(Extracted data entries)
────────────────────────────────────────

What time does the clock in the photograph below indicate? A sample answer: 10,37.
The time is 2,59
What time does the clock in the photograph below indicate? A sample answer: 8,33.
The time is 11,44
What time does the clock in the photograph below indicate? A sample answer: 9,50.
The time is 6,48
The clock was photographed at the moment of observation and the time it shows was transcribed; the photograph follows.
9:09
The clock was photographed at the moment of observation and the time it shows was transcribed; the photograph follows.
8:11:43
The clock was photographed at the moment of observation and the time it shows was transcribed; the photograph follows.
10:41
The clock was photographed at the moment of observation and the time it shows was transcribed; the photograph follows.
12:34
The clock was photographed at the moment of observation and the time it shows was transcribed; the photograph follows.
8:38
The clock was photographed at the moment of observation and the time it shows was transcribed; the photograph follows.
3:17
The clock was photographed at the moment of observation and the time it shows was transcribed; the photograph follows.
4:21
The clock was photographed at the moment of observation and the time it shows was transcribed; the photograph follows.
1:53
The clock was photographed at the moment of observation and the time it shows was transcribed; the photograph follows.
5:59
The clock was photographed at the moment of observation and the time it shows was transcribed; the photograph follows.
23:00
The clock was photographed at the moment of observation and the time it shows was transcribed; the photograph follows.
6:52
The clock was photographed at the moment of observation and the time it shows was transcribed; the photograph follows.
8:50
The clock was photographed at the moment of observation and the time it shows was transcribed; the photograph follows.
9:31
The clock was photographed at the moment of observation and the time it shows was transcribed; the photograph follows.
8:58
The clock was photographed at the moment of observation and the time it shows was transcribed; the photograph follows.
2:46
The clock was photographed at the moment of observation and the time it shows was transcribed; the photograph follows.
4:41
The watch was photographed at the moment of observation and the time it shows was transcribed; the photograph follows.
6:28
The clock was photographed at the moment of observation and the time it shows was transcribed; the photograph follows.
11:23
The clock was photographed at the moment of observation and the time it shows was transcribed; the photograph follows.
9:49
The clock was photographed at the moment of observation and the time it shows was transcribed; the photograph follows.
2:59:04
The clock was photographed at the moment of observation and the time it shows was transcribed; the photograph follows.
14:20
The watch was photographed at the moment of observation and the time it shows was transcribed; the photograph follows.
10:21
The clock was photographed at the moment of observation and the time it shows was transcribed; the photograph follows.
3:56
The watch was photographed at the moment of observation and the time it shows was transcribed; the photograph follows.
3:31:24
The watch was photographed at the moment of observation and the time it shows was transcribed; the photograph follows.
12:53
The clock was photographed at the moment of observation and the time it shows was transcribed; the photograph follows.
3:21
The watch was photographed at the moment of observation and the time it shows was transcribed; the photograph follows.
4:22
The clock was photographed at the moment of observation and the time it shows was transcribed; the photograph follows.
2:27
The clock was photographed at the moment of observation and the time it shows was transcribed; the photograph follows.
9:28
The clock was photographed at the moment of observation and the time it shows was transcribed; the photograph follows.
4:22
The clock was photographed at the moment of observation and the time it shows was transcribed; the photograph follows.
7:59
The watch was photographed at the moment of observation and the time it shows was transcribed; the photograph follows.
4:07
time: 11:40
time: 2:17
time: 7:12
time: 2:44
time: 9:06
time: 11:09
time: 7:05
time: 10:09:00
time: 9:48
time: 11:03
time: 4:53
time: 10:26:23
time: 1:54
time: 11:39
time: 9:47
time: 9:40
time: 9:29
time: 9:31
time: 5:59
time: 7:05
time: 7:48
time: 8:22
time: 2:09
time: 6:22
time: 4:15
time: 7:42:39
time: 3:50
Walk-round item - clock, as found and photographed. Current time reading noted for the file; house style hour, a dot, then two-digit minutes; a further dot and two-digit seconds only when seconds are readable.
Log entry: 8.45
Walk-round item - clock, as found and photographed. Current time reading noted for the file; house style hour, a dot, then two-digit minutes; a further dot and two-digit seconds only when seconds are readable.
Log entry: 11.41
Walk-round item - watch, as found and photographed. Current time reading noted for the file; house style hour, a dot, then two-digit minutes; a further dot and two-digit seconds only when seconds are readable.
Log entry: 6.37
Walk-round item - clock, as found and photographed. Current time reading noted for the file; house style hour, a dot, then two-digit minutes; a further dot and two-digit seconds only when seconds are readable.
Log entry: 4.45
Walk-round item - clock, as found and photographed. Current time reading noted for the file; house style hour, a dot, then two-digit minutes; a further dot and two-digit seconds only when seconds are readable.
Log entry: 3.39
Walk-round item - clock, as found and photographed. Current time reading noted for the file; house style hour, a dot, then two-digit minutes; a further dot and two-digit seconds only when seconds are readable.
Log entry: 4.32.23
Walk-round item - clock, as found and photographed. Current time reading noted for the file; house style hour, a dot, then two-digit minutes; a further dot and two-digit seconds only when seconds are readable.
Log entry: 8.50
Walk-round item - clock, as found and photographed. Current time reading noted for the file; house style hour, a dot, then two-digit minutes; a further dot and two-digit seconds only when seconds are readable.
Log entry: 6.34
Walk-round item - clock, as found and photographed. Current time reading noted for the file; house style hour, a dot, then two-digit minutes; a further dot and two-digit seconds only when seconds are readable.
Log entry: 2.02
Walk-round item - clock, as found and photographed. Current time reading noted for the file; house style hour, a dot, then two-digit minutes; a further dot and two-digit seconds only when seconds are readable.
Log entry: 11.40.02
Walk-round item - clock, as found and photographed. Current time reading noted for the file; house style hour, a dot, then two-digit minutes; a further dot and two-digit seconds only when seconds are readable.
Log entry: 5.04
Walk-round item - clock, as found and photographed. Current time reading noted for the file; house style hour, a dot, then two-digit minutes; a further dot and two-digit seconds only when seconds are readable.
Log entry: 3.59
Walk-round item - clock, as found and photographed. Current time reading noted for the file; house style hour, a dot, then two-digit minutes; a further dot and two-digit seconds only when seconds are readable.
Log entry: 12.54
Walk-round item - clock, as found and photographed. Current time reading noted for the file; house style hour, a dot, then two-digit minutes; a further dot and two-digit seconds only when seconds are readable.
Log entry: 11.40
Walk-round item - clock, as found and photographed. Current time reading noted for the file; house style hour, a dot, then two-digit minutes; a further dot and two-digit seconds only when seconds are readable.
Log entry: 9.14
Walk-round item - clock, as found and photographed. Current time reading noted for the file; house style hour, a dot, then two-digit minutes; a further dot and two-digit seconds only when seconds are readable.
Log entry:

────────────────────────────────────────

#### EXERCISE
Please rewrite the data, beginning at the line that has "Walk-round item - watch, as" and stopping after the line that has "Log entry: 2.02". Swap "Log entry" for "File entry" and change nothing else.

#### COMPLETE ANSWER
Walk-round item - watch, as found and photographed. Current time reading noted for the file; house style hour, a dot, then two-digit minutes; a further dot and two-digit seconds only when seconds are readable.
File entry: 6.37
Walk-round item - clock, as found and photographed. Current time reading noted for the file; house style hour, a dot, then two-digit minutes; a further dot and two-digit seconds only when seconds are readable.
File entry: 4.45
Walk-round item - clock, as found and photographed. Current time reading noted for the file; house style hour, a dot, then two-digit minutes; a further dot and two-digit seconds only when seconds are readable.
File entry: 3.39
Walk-round item - clock, as found and photographed. Current time reading noted for the file; house style hour, a dot, then two-digit minutes; a further dot and two-digit seconds only when seconds are readable.
File entry: 4.32.23
Walk-round item - clock, as found and photographed. Current time reading noted for the file; house style hour, a dot, then two-digit minutes; a further dot and two-digit seconds only when seconds are readable.
File entry: 8.50
Walk-round item - clock, as found and photographed. Current time reading noted for the file; house style hour, a dot, then two-digit minutes; a further dot and two-digit seconds only when seconds are readable.
File entry: 6.34
Walk-round item - clock, as found and photographed. Current time reading noted for the file; house style hour, a dot, then two-digit minutes; a further dot and two-digit seconds only when seconds are readable.
File entry: 2.02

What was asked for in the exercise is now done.